Problem description —
Report every line of the records that contains the string "Guitar".

Input records —
Begin
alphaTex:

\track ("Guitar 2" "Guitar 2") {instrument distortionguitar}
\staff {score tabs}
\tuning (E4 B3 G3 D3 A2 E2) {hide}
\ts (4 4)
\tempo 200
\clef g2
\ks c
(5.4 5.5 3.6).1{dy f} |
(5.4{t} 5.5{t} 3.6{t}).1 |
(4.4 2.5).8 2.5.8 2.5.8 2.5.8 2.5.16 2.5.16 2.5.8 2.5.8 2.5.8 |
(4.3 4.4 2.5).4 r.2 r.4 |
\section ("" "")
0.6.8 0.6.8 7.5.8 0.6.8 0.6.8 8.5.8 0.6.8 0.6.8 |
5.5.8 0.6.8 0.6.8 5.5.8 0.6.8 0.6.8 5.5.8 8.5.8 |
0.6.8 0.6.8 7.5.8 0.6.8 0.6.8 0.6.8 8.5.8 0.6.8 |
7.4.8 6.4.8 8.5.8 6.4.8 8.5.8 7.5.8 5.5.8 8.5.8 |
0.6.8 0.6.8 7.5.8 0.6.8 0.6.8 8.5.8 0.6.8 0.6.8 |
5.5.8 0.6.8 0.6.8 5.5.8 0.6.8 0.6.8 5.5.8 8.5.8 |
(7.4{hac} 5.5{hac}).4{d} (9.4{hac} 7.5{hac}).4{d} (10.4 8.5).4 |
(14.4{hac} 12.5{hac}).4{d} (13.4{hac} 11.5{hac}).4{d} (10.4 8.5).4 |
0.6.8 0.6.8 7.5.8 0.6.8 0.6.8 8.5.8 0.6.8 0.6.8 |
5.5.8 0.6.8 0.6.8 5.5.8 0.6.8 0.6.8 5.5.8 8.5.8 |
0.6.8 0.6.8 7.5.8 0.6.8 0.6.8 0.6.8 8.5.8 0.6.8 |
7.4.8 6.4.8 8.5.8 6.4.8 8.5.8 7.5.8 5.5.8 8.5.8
End
Solution —
\track ("Guitar 2" "Guitar 2") {instrument distortionguitar}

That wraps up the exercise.